Genome-wide identification of the GT7 and GH16 genes and their correlations with agar metabolism in the agarophyte Gracilariopsis lemaneiformis

Abstract

The economically important seaweed Gracilariopsis lemaneiformis (Gp. lemaneiformis) is the main resource for agar production and abalone bait. Few studies have focused on the functions of glycosyltransferases (GTs) and glycoside hydrolases (GHs) involved in saccharometabolism, including that of agar. To investigate the possible functions of glycosyltransferase family 7 (GT7) and glycoside hydrolase family 16 (GH16) members in agar metabolism, analyses of these gene families were conducted using bioinformatics-based and physiological methods. In total, five GlGT7 genes and four GlGH16 genes from the Gp. lemaneiformis genome were identified and analyzed. These GT7 and GH16 members are absent in higher plants, and the majority of GlGT7s and GlGH16s have no introns. Catalytic pocket residue analysis revealed that GlGT7s may function as β-1,4-galactosyltransferases and that GlGH16s play roles as agarases. Promoter prediction and qRT-PCR experiments verified that these genes can be regulated by light and phytohormones. GlGT7s were predicted to interact with carbohydrate sulfotransferases (STs), whereas yeast two-hybrid (Y2H) assays revealed no interactions between these proteins. Under heat stress, no significant difference was found in agar content; however, the expression of GlGT7s fluctuated and that of GlGH16 increased. Low nitrogen stress significantly increased the agar content, and the expression of GlGT7s increased, whereas that of GlGH16s decreased.
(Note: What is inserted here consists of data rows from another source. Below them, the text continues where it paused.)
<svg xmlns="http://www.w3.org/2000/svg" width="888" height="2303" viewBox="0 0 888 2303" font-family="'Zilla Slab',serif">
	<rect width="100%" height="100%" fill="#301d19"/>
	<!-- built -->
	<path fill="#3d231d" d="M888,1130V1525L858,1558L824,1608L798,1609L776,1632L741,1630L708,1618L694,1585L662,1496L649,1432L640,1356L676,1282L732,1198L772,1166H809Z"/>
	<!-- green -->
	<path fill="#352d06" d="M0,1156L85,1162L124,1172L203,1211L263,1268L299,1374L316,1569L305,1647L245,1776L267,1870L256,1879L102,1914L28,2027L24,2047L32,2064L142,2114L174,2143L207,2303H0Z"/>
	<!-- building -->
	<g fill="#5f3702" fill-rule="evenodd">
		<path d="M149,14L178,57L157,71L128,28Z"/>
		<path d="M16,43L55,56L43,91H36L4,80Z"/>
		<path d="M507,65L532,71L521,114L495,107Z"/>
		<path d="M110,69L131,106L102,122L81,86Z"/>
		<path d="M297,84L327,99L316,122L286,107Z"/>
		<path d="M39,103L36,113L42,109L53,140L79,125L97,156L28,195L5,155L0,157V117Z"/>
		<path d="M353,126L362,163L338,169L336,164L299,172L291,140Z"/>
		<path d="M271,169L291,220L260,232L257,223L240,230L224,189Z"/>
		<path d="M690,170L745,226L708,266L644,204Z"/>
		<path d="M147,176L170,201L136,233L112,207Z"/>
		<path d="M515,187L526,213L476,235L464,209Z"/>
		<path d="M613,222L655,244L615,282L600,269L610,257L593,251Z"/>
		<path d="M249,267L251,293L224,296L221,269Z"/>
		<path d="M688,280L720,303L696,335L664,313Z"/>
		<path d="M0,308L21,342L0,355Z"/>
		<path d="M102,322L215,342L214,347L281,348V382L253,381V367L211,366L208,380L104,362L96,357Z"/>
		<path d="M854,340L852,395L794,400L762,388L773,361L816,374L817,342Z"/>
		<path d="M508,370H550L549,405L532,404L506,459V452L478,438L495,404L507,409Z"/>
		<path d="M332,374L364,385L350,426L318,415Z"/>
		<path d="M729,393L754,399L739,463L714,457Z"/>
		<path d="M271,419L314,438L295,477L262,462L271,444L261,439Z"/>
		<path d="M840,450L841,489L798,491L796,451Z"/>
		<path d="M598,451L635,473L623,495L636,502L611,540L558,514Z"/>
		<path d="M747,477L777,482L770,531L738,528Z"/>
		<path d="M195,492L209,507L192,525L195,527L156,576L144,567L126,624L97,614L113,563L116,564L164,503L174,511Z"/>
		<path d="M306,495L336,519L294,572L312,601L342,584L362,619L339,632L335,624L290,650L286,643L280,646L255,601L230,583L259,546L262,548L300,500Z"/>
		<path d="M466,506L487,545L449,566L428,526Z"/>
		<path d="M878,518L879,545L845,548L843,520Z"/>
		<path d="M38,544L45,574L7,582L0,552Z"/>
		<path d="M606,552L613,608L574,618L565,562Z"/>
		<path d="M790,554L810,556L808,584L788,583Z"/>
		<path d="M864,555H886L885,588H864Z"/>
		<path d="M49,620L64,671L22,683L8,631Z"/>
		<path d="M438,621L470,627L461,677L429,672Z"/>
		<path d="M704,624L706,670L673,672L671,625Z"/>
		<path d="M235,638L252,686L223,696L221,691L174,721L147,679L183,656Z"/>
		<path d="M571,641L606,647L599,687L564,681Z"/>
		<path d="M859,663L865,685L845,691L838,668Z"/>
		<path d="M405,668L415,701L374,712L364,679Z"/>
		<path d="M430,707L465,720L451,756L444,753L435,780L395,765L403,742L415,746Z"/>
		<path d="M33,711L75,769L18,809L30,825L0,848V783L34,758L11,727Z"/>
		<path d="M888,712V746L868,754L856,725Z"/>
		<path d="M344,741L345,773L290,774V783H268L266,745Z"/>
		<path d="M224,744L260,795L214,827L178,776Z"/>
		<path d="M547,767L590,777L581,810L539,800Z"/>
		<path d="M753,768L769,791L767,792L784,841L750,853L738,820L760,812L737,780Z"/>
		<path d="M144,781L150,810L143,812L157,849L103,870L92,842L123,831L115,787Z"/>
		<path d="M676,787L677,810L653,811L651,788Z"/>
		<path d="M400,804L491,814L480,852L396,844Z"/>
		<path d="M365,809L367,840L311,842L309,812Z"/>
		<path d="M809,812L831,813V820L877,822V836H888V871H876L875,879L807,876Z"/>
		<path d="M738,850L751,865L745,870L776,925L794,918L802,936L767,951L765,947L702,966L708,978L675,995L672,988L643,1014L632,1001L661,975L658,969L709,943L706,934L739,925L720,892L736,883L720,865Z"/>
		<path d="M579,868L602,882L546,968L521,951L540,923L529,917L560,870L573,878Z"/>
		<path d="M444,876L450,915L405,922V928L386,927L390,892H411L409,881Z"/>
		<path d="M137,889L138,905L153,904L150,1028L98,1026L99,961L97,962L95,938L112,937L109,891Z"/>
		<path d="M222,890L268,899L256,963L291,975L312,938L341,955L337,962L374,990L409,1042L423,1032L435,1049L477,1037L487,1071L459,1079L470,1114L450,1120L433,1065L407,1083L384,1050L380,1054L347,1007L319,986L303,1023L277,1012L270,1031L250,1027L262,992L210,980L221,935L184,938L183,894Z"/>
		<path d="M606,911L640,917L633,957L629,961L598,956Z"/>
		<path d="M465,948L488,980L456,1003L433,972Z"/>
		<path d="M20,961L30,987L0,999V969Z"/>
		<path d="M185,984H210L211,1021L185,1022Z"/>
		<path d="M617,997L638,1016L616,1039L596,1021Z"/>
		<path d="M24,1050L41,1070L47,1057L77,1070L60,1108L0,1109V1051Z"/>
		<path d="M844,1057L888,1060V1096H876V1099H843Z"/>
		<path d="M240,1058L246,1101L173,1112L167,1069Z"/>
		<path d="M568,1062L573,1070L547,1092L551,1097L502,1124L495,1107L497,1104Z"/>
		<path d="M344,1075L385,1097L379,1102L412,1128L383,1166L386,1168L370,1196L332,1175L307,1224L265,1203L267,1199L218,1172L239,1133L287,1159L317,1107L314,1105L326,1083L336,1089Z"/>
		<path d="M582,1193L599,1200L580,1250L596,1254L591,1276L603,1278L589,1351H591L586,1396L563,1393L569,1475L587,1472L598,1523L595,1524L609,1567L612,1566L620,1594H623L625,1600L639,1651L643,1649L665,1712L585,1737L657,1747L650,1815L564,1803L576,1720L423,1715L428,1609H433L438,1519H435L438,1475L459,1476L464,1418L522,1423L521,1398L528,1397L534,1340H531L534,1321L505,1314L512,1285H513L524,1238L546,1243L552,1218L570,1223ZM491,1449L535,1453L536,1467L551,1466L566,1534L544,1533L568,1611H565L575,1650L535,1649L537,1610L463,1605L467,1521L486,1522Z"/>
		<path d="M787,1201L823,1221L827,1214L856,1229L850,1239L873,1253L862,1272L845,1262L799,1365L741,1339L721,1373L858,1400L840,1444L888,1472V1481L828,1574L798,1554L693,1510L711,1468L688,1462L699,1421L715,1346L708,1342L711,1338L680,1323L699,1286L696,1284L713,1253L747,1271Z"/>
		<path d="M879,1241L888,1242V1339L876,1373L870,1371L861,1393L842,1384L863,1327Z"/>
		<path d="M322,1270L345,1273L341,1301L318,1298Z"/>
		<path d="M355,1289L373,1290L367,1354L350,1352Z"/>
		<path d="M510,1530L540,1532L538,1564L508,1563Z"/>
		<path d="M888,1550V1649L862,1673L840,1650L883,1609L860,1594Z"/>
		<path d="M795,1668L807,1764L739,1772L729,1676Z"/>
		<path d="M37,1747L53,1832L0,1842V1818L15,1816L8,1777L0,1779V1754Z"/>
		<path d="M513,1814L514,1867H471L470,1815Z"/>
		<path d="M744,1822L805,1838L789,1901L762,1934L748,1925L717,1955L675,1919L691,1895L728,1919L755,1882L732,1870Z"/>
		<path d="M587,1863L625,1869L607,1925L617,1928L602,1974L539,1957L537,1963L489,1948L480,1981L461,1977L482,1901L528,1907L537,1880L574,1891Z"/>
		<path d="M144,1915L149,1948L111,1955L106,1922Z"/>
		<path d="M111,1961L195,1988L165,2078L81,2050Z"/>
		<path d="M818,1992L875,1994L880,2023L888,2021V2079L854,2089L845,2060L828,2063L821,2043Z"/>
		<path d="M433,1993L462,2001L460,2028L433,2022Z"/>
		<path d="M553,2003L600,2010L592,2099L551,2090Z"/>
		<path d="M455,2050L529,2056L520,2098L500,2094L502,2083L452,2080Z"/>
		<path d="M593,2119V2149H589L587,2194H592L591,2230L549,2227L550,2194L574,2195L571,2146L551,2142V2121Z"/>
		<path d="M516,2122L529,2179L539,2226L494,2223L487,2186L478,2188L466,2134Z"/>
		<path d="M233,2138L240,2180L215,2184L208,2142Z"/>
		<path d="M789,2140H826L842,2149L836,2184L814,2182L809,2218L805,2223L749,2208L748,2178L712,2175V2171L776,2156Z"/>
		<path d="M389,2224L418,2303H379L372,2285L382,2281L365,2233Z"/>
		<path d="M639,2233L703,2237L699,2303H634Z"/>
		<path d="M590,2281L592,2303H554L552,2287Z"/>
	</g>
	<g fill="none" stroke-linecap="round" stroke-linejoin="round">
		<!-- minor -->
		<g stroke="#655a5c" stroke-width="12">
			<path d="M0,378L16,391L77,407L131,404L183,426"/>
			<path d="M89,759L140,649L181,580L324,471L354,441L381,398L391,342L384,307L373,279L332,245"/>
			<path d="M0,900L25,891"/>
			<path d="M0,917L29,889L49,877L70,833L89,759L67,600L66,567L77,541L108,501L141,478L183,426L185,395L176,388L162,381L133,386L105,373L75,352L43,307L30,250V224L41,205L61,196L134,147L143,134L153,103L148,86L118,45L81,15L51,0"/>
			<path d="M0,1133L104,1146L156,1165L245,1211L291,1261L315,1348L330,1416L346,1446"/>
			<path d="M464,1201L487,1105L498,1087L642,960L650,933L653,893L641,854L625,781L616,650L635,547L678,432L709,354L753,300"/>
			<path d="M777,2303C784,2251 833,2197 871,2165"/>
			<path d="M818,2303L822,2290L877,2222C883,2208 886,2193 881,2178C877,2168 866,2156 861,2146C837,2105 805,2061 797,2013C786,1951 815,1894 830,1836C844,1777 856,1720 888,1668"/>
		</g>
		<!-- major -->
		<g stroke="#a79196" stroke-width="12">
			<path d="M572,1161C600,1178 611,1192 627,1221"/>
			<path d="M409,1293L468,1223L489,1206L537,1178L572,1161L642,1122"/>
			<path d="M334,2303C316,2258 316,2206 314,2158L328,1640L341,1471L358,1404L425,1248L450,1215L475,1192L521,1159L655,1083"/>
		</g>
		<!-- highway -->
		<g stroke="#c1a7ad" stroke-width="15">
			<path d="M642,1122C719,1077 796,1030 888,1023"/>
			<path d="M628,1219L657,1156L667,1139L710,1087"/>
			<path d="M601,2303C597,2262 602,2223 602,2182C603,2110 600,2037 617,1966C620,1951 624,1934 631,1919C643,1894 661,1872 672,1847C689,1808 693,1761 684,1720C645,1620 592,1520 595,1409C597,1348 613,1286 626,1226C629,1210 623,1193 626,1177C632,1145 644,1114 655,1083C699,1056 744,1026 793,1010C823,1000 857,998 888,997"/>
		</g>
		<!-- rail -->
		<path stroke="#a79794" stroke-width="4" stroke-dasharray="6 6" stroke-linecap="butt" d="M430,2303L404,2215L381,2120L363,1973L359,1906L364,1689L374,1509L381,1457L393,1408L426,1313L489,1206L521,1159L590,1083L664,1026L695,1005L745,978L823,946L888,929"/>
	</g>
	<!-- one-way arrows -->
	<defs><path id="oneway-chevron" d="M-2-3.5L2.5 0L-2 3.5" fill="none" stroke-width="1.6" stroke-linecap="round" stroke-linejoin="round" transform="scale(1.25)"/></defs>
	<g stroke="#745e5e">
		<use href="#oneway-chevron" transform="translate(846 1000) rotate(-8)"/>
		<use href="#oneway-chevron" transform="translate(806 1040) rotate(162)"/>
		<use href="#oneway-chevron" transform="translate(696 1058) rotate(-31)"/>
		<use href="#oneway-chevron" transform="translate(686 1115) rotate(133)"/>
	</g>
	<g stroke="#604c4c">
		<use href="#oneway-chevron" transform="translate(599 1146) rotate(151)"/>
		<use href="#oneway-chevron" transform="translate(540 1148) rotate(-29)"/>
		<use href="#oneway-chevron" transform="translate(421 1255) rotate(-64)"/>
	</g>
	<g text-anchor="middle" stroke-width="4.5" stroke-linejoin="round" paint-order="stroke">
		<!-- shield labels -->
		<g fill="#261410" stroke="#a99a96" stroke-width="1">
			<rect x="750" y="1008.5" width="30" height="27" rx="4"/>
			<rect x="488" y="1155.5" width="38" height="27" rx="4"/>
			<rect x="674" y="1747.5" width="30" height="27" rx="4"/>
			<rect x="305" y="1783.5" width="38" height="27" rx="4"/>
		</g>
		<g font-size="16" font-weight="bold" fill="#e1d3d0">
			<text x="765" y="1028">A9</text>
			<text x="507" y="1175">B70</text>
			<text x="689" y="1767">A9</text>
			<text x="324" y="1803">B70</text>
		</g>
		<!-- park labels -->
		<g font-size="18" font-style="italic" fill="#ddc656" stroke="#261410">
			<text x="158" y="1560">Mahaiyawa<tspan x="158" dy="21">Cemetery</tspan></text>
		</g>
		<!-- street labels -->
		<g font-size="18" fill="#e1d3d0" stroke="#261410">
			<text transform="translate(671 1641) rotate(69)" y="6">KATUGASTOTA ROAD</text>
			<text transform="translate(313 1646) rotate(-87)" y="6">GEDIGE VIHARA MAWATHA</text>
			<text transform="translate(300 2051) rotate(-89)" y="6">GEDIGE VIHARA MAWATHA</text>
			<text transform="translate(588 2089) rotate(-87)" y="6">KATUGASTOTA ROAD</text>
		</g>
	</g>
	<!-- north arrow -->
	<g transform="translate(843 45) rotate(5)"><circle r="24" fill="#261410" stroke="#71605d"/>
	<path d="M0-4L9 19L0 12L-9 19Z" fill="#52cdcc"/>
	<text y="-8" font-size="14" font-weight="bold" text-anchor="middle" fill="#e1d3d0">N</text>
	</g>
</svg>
In three cultivars of Gp. lemaneiformis, the expression of GlGT7 genes in cultivars 981 and Lulong No. 1 was upregulated relative to that in the wild type, whereas GlGH16 expression levels were significantly decreased. Fluorescence microscopy further showed that β-1,4-galactose accumulation was consistent with increases in agar content and GlGT7 expression. Pearson correlation analysis confirmed that the expression levels of GlGT7s and GlGH16s were positively and negatively correlated with agar accumulation, respectively. Taken together, these results demonstrated that GlGT7 and GlGH16 are intimately correlated with agar metabolism; in particular, GlGT7-2, GlGT7-5, and GlGH16-4 could act as molecular markers to indicate agar yield. This study will provide a valuable basis for breeding new cultivars with high agar content.